23. I accept that there is no specific reference to paragraph 297(i)(d) in the Grounds of Appeal which were settled by the Appellants' solicitors. There is however a reference in paragraph 8 of the grounds to the father having remarried in the UK and the Appellants treating their stepmother as their mother. The Appellants were legally represented at the hearing before the FTT, and it is not clear if there was any reference by their representative to paragraph 297(i)(d), but in view of the fact that it was accepted by all parties that the Appellants' mother had died in India, and their father had remarried an individual with settled status in the UK, I find that the FTT erred in law by not giving any consideration to paragraph 297(i)(d).
24. I find the error to be material, as if paragraph 297(i)(d) was satisfied, then this would be relevant in considering proportionality and the public interest. Therefore the decision of the FTT is set aside.
25. The decision must be re-made. I do not find it appropriate, having considered the Senior President's Practice Statements, at paragraph 7, to remit these appeals to the FTT.
26. There will be a further hearing before the Upper Tribunal. There has been no challenge to the findings made by the FTT that the Appellants' father did not exercise sole responsibility for their upbringing and that responsibility for the Appellants has been shared by the family members in India. Those findings are therefore preserved."
Re-Making the Decision
11. At the commencement of the hearing I ascertained that the Tribunal had received all documentation to be relied upon, and each party had served the other with any documentation upon which reliance was to be placed.
12. The Tribunal had the Appellants' bundle comprising 424 pages which had been before the FTT, together with witness statements made by the Appellants' father and stepmother dated 14th July 2017. In addition a supplementary bundle comprising ten pages had been lodged with the Tribunal on behalf of the Appellants. Mr Raza indicated that no skeleton argument had been prepared. The representatives indicated that they were ready to proceed and there was no application for an adjournment.
The Oral Submissions
13. Mr Raza placed reliance upon section EC-C rather than paragraph 297, and submitted that it was relevant, that it had been found at the error of law hearing, that the Appellants' stepmother satisfies the definition of a parent as contained in paragraph 6 of the Immigration Rules. Mr Raza stated that the Appellants' father had been granted limited leave to remain under Appendix FM. He therefore submitted that the relationship requirement set out at E-ECC.1.6.(a) was satisfied.
14. Mr Raza submitted that this was significant when considering proportionality and the public interest. I was asked to note that both parents of the Appellants are in the UK. It is in the best interests of the Appellants to be brought up by their parents. Therefore refusal of entry clearance was disproportionate and a breach of Article 8. On that basis the appeals should be allowed.
15. Mr Kotas accepted that the requirements of E-ECC.1.6. were satisfied, and on that basis it would be disproportionate to refuse entry clearance.
16. At the conclusion of oral submissions I reserved my decision.

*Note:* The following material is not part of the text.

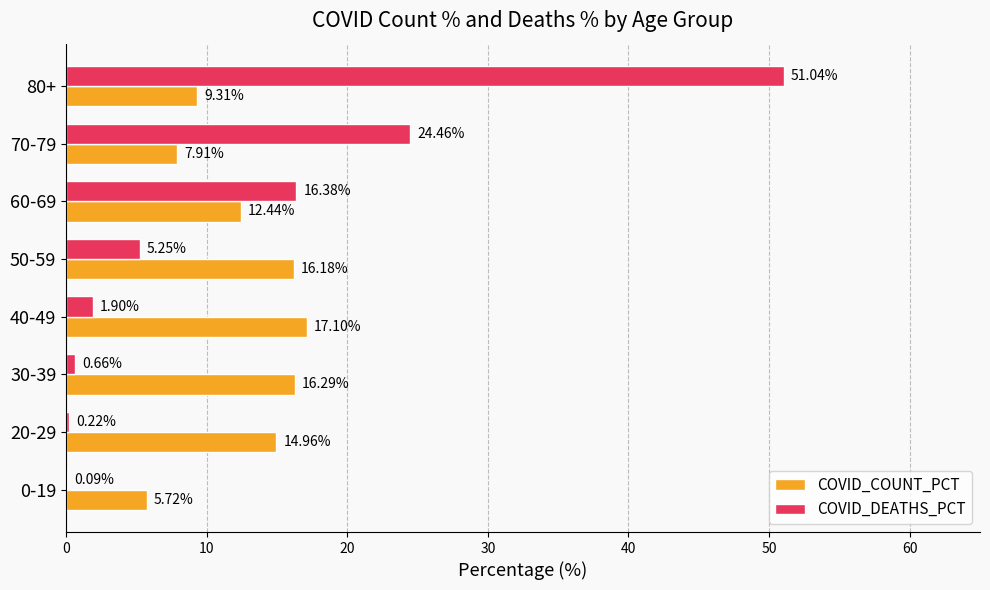

At which category is the sum across all series the highest?

80+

My Conclusions and Reasons
17. Refusal of entry clearance is treated as refusal of a human rights claim and therefore the Appellants have a right of appeal pursuant to section 82(b) of the Nationality, Immigration and Asylum Act 2002. The Ground of Appeal is contained in section 84(2) on the basis that the decision is unlawful under section 6 of the Human Rights Act 1998.

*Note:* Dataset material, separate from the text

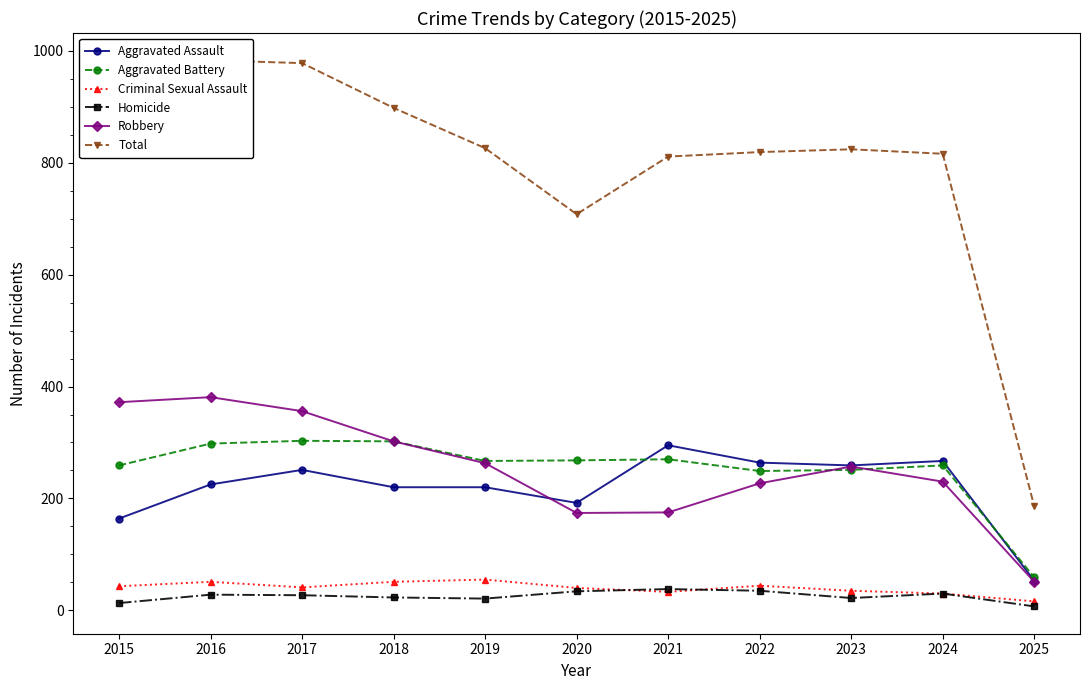

Is this an area chart (filled region under the line)?

No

18. The Appellants rely upon Article 8 of the 1950 European Convention on Human Rights. I find that Article 8 is engaged on the basis of the family life which the Appellants have with their parents.

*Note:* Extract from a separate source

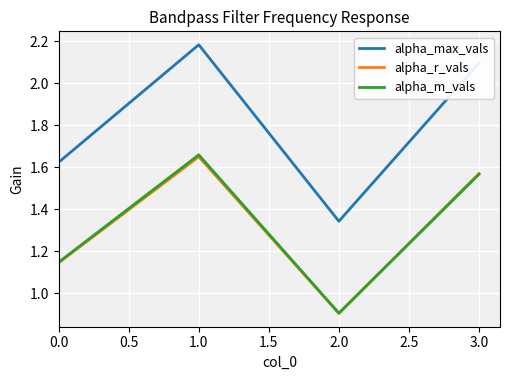

Which category has the highest value across all series?

1.0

19. In considering Article 8 I adopt the balance sheet approach recommended by Lord Thomas at paragraph 83 of Hesham Ali  UKSC 60, and in so doing have regard to the guidance as to the functions of this Tribunal given by Lord Reed at paragraphs 39 to 53. It is accepted that the Appellants' father has limited leave to remain in the UK and this was granted under Appendix FM. I accept the evidence contained within the Appellants' father's witness statement that he was granted this status in 2013 on the basis of his marriage, and not October 2015 which was the date referred to at the error of law hearing.
20. I set out below E-ECC.1.6;
"One of the applicant's parents must be in the UK with limited leave to enter or remain, or be being applying, or have applied, for entry clearance, as a partner or a parent under this Appendix (referred to in this section as the 'applicant's parent'), and
(a) the applicant's parent's partner under Appendix FM is also a parent of the applicant;"
21. As it is accepted that the Appellants' father has limited leave to remain granted under Appendix FM, and his wife, the Appellants' stepmother, is a parent of the Appellants, pursuant to the definition in paragraph 6 of the Immigration Rules, I find, as was conceded at the hearing, that E-ECC.1.6. is satisfied.
22. This is significant when one considers section GEN which sets out the general purpose of Appendix FM. I set out below, in part, GEN.1.1;
"It sets out the requirements to be met and, in considering applications under this route, it reflects how, under Article 8 of the Human Rights Convention, the balance will be struck between the right to respect for private and family life and the legitimate aims of protecting national security, public safety and the economic well-being of the UK, the prevention of disorder and crime, the protection of health or morals, and the protection of the rights and freedoms of others (and in doing so also reflects the relevant public interest considerations as set out in Part 5A of the Nationality, Immigration and Asylum Act 2002). It also takes into account the need to safeguard and promote the welfare of children in the UK, in line with the Secretary of State's duty under section 55 of the Borders, Citizenship and Immigration Act 2009."
23. I must consider the circumstances appertaining at the date of hearing. The Appellants are now adults, and therefore it is not appropriate to consider the best interests of children.
24. I have regard to the considerations set out in section 117B of the 2002 Act. The maintenance of effective immigration control is in the public interest. It is therefore extremely significant, that the Appellants can satisfy the requirements of Appendix FM.
25. There is a requirement that persons seeking leave to enter can speak English as this aids integration. However, that is not a requirement either in paragraph 297, or section EC-C.
26. There is a requirement that persons seeking leave to enter the UK are financially independent. The Appellants are not financially independent, but their applications were not refused on financial grounds, therefore it must have been accepted by the Respondent that they could be adequately maintained and accommodated by their parents.
27. I do not find that sub-sections (4) - (6) of section 117B have any application to these appeals.
28. This is not a case where it is suggested that either the Appellants or their parents have a poor immigration history. I find that significant weight must be attached to the fact that the requirements of Appendix FM are satisfied. I do attach weight to the public interest in maintaining effective immigration control, and in view of the fact that the Immigration Rules are satisfied, I do not find that there is any public interest in refusing entry clearance to the Appellants. I conclude that the Respondent's decision is disproportionate and breaches Article 8, and therefore the appeals are allowed.
Notice of Decision
The decision of the First-tier Tribunal involved the making of an error on a point of law and was set aside. I substitute a fresh decision as follows.
The appeals are allowed on human rights grounds with reference to Article 8.
The Appellants were minors when they made their applications for entry clearance but are now adults. There has been no request for anonymity and I see no need to make an anonymity direction.
Deputy Upper Tribunal Judge M A Hall 19th March 2018
TO THE RESPONDENT
Because the appeals have been allowed I have considered whether to make a fee award. I make no fee award. The appeals have been allowed because of evidence adduced before the Tribunal, which was not before the original decision maker.